Keep in mind that with higher locking performance, the duration of locks will be reduced, which in turns means that contention is less likely occur. And low locking performance means that contention can become a problem in situations where it just shouldn’t have been a problem.
As an illustration, in the previous test case:
- Critical Sections: system CPU usage is around 70%, so almost 3 threads are busy at any time, only one is waiting on the lock.
- TMonitor: system CPU usage is 25%, meaning that everything is serialized, and only one thread is active at any time.
So even if the code was very short and very contention-prone, and some of the CPU usage could be spinlocks rather than actual work, there is obviously some potential for parallelization.

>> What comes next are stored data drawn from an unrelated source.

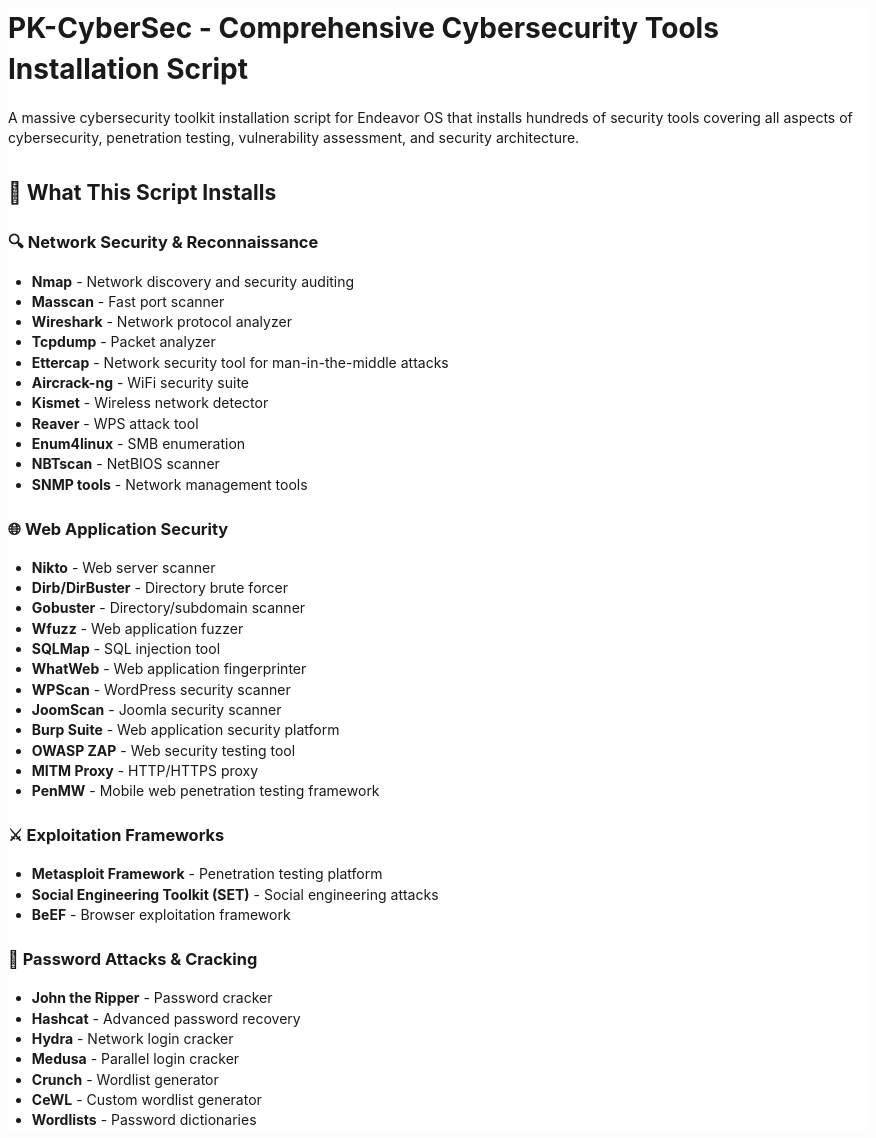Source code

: # PK-CyberSec - Comprehensive Cybersecurity Tools Installation Script

A massive cybersecurity toolkit installation script for Endeavor OS that installs hundreds of security tools covering all aspects of cybersecurity, penetration testing, vulnerability assessment, and security architecture.

## 🎯 What This Script Installs

### 🔍 **Network Security & Reconnaissance**
- **Nmap** - Network discovery and security auditing
- **Masscan** - Fast port scanner
- **Wireshark** - Network protocol analyzer
- **Tcpdump** - Packet analyzer
- **Ettercap** - Network security tool for man-in-the-middle attacks
- **Aircrack-ng** - WiFi security suite
- **Kismet** - Wireless network detector
- **Reaver** - WPS attack tool
- **Enum4linux** - SMB enumeration
- **NBTscan** - NetBIOS scanner
- **SNMP tools** - Network management tools

### 🌐 **Web Application Security**
- **Nikto** - Web server scanner
- **Dirb/DirBuster** - Directory brute forcer
- **Gobuster** - Directory/subdomain scanner
- **Wfuzz** - Web application fuzzer
- **SQLMap** - SQL injection tool
- **WhatWeb** - Web application fingerprinter
- **WPScan** - WordPress security scanner
- **JoomScan** - Joomla security scanner
- **Burp Suite** - Web application security platform
- **OWASP ZAP** - Web security testing tool
- **MITM Proxy** - HTTP/HTTPS proxy
- **PenMW** - Mobile web penetration testing framework

### ⚔️ **Exploitation Frameworks**
- **Metasploit Framework** - Penetration testing platform
- **Social Engineering Toolkit (SET)** - Social engineering attacks
- **BeEF** - Browser exploitation framework

### 🔐 **Password Attacks & Cracking**
- **John the Ripper** - Password cracker
- **Hashcat** - Advanced password recovery
- **Hydra** - Network login cracker
- **Medusa** - Parallel login cracker
- **Crunch** - Wordlist generator
- **CeWL** - Custom wordlist generator
- **Wordlists** - Password dictionaries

The test gave similar results for XE and XE2, both in 32bit & 64bit mode. XE3 results are similar but slightly slower (TMonitor being 14.5 times slower instead of 13 times like with XE/XE2). If any one wants to test against XE4 or on other CPU, feel free to download the source code [4] and send me the binary, so I can test on the same machine for comparison purposes.
Conclusion
The greater fairness of TMonitor comes not only at an execution overhead cost, but also at a greater contention cost. It’s likely the fairness was actually a side-effect of the greater contention (and effective serialization).
If you’re serious about multi-threading performance, TMonitor should not appear in your code. At all.
edit: While nothing is confirmed for XE4 yet, things actually got a little worse with XE3, and XE4 is identical to XE3 (cf. comments, thanks Chris).